Full Circle, 1978
1 Pouce NTSC, couleur, son
Artiste de la deuxième génération des pionniers de la vidéo aux États-Unis, Gary Hill développe au cours des années 1970 une série d’expérimentations dans lesquelles il utilise des signaux sonores pour générer des images sur l’écran à tube cathodique. Cette possibilité de « traduction » en temps réel qu’offre la technologie électronique inspire alors de nombreux artistes.
Full Circle est une vidéo monocanale réunissant trois images sur un seul écran d’affichage. L’œuvre présente une performance à la fois vocale, sculpturale et vidéographique. Un plan rapproché montre les mains de l’artiste pliant une barre métallique gainée de cuivre jusqu’à lui donner la forme approximative d’un cercle, tandis que sa voix tente de stabiliser le son [o]. Un oscillateur à ondes sinusoïdales traduit visuellement ses fréquences vocales, proposant ainsi une image-test de la constance du son, qui reste régulier malgré l’effort physique que réclame l’action. À l’origine, cet instrument servait à contrôler la distorsion des signaux audio produits par des appareils à haute-fidélité. Ici, il entre dans une boucle de feedbacks qui relie intimement le corps et la technologie. Elle passe par la création physique d’une forme, l’émission vocale, les matériaux conducteurs (tel que le cuivre) et la visualisation abstraite du son. “This work tries to make manifest the perhaps irreconcilable space between the body as physicality and conceptual models built upon the ephemeral, yet also physical, media” [1], explique l’artiste.

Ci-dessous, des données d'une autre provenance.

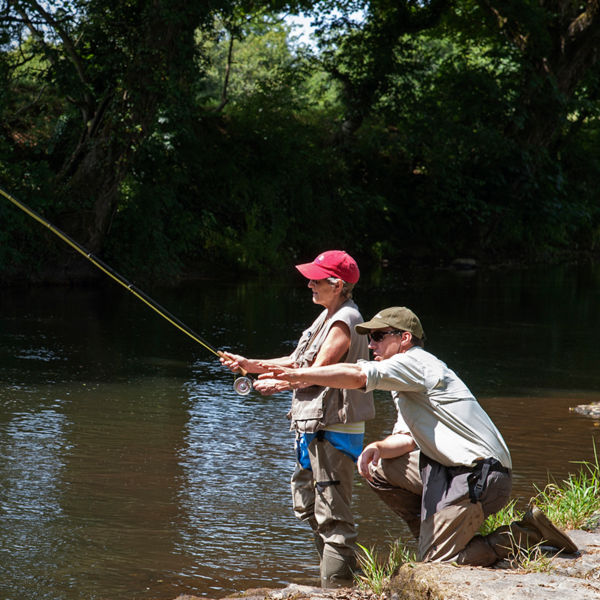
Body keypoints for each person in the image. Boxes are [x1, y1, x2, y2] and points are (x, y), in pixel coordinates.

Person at [259, 306, 578, 566]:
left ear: (405, 338)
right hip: (449, 471)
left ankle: (526, 534)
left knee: (440, 565)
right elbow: (407, 439)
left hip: (482, 475)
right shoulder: (407, 380)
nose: (372, 346)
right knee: (380, 468)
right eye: (370, 339)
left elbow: (358, 375)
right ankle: (432, 534)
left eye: (379, 337)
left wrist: (296, 374)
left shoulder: (415, 362)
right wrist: (378, 447)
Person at [219, 250, 375, 586]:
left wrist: (278, 382)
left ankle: (337, 590)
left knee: (333, 518)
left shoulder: (344, 320)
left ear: (337, 284)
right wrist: (248, 363)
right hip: (313, 428)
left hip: (332, 429)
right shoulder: (325, 316)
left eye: (317, 280)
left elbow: (317, 373)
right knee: (311, 508)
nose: (309, 284)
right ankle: (340, 582)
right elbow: (296, 360)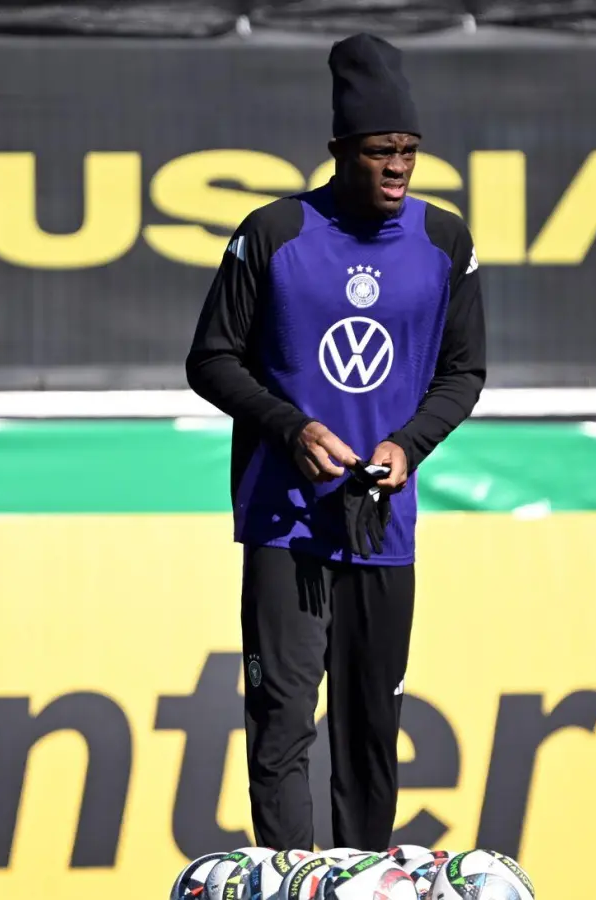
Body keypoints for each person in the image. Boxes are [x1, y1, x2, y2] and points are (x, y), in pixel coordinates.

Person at [184, 32, 487, 853]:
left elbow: (464, 372)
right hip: (288, 525)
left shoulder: (445, 243)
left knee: (371, 727)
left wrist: (410, 445)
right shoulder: (276, 233)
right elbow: (210, 359)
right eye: (381, 151)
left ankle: (355, 875)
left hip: (381, 525)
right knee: (282, 721)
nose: (397, 167)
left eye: (410, 153)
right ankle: (292, 875)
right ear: (340, 151)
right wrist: (292, 426)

Formé à la sculpture, Gay Hill a vu tout d’abord dans la vidéo la possibilité d’exploiter les sonorités du matériau. Son travail s’enrichit rapidement d’une recherche fondamentale liée à la vocalisation et au langage. Au temps linéaire du cinéma, il oppose le feedback de la vidéo comme un processus analogue à celui de la pensée, où “vocalisation was a way to physically mark the time of the body through utterance – the speaking voice acting as a kind of motor generating images.” [2]
Dans Full Circle, l’artiste établit une équivalence entre l’acte performatif et le circuit fermé de la vidéo. Il montre la fragile synchronisation entre voix et geste au sein du réseau électronique d’informations. Pour finir, la troisième image capture l’action en plan large : elle a été stylisée sous la forme d’un négatif noir et blanc, afin d’obtenir une abstraction graphique. Ainsi l’image électronique, aux antipodes de ses usages documentaires, s’expose pour ce qu’elle est : un champ de fréquences traversé de tensions.
Marcella Lista, 2024
[1] Gary Hill, « Index of Works Discussed », in George Quasha, Charles Stein, An Art of Limina. Gary Hill’s Works and Writings, Barcelone, Ediciones Poligrafa, 2009, p. 579.
[2] Gary Hill, « Inter-View », extraits d’entretiens menés au Centre Pompidou, Paris, 1992, édités par Gary Hill, in Robert C. Morgan (ed.), Gary Hill, Baltimore, Londres, The Johns Hopkins University Press, 2000, p. 290.